Cette personne bouillonnante, Philippe Dagen la fait ressortir dans son entretien avec lui pour
Le Monde en parlant d’une de ses passions : Gustave Courbet. La faille dans la carapace de
maîtrise absolue que l’artiste se forge laisse alors entrevoir le même tempérament que ses
débuts, friand de références sexuelles dans ses interprétations et idolâtrant la puissance de
ces toiles.
Cette distance entre le Koons originel et les pièces présentées dans ces dernières séries
remettent en perspective leur sincérité bon enfant, et surtout fait ressortir leur problème
majeur : leur vacuité. Dans son interview avec Bernard Blistène, Jeff Koons affirme sa volonté
dans son travail de « [combattre] la nécessité d’une fonction critique de l’art » ; cette prise de
parti contraste fortement avec les grands maîtres pour lesquels ils se passionnent.

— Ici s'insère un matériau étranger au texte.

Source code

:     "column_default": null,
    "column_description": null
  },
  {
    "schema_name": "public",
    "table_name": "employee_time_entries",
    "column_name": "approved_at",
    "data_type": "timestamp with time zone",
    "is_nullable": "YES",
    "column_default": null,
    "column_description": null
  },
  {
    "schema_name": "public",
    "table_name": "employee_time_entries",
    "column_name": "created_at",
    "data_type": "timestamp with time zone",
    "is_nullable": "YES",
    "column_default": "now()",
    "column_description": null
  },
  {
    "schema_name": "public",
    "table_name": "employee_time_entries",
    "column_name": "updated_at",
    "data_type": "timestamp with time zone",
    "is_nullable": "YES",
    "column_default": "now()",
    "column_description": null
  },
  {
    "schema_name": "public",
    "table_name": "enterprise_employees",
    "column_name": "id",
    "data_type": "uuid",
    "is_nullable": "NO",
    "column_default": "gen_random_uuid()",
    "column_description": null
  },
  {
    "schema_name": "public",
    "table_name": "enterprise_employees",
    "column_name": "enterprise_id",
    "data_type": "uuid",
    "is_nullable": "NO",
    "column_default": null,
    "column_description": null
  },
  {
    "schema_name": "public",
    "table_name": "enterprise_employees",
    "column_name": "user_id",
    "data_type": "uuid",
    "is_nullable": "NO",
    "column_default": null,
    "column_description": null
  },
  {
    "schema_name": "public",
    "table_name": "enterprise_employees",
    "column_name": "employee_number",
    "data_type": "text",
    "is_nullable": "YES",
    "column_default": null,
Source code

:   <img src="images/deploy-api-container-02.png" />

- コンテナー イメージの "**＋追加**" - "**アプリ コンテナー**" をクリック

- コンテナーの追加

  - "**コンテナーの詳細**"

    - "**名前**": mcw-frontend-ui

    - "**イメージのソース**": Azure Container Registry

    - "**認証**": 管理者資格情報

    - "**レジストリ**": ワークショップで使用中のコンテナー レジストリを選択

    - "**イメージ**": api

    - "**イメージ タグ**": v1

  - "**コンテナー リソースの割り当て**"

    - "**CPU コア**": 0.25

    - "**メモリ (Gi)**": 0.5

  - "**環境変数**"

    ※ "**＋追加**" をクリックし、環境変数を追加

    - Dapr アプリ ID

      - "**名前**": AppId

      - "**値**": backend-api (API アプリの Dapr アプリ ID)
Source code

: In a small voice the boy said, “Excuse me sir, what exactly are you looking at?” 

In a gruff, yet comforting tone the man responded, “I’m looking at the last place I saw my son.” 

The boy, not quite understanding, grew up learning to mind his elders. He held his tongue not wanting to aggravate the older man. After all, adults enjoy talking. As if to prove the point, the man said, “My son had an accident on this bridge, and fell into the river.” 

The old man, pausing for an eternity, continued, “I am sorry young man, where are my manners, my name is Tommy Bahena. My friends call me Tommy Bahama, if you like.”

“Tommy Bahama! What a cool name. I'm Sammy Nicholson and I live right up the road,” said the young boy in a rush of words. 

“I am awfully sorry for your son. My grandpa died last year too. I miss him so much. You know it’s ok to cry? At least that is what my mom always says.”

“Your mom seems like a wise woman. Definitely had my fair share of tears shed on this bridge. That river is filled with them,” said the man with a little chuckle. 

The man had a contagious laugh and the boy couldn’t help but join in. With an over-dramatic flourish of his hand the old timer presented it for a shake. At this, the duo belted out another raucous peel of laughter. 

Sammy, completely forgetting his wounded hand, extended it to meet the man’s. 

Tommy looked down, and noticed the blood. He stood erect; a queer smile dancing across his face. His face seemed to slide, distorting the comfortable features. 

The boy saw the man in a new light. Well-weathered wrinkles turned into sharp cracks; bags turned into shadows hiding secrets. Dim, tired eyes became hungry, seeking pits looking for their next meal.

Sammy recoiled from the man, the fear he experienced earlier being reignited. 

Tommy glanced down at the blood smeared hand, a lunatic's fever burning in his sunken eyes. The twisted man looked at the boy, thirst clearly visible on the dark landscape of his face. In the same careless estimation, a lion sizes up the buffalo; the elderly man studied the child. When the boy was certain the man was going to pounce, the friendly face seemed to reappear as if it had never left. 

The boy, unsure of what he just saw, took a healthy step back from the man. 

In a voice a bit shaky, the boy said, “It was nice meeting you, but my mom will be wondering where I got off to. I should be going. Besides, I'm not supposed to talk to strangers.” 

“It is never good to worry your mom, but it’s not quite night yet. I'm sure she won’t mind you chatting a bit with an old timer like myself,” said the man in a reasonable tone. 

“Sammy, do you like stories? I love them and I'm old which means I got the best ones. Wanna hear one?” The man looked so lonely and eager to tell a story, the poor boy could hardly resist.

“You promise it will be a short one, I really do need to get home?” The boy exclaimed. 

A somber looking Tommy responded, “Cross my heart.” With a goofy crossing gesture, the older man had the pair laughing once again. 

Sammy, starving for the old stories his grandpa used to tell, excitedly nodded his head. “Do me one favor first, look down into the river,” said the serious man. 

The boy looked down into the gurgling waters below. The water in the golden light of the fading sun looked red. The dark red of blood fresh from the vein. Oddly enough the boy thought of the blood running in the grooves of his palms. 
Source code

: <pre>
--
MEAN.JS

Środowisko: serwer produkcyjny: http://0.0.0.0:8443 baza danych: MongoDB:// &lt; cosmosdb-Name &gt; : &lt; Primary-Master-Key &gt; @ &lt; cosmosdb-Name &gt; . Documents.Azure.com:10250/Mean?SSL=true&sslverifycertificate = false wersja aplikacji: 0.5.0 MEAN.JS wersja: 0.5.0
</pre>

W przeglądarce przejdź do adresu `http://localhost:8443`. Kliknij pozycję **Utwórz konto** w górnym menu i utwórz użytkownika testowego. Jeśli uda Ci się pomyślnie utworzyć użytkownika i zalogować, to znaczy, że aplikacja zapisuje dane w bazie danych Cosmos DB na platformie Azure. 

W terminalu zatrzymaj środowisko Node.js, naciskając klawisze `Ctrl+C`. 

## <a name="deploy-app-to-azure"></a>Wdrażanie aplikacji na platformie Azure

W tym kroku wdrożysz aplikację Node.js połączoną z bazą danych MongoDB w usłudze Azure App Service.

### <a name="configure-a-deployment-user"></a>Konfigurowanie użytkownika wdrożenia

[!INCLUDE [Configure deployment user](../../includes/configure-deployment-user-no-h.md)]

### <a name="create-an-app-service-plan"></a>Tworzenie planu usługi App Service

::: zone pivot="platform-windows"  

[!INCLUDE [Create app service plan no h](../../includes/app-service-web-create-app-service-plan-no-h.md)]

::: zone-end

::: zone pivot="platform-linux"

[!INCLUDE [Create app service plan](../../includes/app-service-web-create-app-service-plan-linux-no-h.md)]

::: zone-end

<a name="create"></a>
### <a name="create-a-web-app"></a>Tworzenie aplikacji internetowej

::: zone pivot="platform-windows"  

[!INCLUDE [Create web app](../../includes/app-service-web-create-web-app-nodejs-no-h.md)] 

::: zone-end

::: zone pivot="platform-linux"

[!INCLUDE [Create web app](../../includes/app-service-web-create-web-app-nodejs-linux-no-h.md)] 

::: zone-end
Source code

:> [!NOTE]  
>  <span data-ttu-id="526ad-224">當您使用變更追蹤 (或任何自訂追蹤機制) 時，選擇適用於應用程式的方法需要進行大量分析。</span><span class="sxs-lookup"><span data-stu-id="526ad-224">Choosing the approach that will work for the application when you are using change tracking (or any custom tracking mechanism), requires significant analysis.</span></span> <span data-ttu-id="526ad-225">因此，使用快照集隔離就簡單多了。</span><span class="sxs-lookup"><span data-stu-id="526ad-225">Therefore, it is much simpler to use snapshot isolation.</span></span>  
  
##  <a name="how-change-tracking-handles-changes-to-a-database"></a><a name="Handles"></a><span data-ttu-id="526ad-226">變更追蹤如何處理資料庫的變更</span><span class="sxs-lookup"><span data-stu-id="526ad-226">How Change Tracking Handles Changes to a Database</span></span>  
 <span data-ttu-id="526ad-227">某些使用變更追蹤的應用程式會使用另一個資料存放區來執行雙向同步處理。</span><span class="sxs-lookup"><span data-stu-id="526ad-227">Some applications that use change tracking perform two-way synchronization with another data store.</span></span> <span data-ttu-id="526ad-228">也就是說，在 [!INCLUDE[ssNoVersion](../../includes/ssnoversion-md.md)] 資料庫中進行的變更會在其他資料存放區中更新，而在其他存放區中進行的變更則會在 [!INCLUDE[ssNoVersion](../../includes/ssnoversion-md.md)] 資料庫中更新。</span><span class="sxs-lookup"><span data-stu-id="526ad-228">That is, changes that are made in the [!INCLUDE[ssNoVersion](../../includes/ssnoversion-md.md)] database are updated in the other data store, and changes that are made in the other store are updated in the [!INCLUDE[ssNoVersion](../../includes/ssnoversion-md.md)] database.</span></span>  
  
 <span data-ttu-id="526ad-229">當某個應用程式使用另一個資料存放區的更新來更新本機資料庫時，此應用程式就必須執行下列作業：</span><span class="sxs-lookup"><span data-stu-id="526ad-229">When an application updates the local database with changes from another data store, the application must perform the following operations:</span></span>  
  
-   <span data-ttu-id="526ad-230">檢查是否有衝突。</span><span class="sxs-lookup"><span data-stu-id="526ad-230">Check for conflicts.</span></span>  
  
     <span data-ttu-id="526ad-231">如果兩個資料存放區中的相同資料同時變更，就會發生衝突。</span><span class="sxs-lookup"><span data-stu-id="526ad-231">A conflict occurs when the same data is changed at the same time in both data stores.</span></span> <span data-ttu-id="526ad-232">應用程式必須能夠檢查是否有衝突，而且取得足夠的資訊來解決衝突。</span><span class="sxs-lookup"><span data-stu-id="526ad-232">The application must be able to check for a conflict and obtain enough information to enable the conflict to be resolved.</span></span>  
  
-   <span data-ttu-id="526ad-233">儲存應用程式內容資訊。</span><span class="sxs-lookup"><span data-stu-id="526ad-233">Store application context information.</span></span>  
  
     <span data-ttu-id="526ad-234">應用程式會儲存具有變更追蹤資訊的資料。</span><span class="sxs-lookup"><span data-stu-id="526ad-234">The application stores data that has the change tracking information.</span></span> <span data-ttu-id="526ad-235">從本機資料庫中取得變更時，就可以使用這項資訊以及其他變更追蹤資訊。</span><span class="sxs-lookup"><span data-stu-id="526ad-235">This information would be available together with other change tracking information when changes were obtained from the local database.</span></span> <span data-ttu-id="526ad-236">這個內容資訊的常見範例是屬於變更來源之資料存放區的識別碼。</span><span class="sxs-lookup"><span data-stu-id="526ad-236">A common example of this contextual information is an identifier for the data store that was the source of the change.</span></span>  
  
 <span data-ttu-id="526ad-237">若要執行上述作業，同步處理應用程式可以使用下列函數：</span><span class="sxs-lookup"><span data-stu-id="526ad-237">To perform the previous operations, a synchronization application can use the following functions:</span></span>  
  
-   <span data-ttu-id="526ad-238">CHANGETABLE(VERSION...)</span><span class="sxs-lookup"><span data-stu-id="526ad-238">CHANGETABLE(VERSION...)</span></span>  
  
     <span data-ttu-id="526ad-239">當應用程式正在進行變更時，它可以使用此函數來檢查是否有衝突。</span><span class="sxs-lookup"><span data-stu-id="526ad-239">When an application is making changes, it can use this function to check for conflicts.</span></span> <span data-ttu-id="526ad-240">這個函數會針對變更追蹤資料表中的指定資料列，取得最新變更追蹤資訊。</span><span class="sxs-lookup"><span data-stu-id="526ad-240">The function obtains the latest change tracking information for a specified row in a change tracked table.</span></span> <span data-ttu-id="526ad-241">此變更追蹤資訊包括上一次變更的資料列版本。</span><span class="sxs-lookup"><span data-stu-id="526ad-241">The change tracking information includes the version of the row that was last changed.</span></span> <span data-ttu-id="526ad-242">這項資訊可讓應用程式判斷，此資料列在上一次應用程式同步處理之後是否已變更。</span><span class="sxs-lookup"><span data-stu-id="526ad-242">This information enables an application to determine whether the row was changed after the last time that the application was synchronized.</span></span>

Le nœud du problème est là : si, contrairement aux anciens maîtres qu’il respecte, Jeff Koons
considère vraiment que le seul moyen pour l’art d’établir un lien entre l’artiste et le spectateur
est de reproduire de manière froide, scientifique et monumentale des objets du quotidien qu’il
veut dépourvus de sens à part leur aspect ludique, c’est qu’il laisse de côté tous les ressorts
sur lesquels l’Art fonctionne habituellement : la beauté, l’émotion, ou même la réflexion
intellectuelle sur laquelle se basent des œuvres contemporaines qui peuvent justement en
paraître obscures au grand public…
L’optimisme dont se réclame son art serait donc aussi artificiel que le personnage qu’il se crée,
et serait en fait un vide assumé et ironique, une négation de ce que l’art est capable de générer.

Sous-estimer l’intelligence et le travail de Jeff Koons, ou seulement s’arrêter aux problèmes de


spéculation dans l’Art que sa cote pointe du doigt, serait une erreur : ce qui peut nous
perturber, nous fasciner ou nous révulser, c’est la manière dont ce travail assume sa nature de
néant d’art, de cruelle et rentable plaisanterie.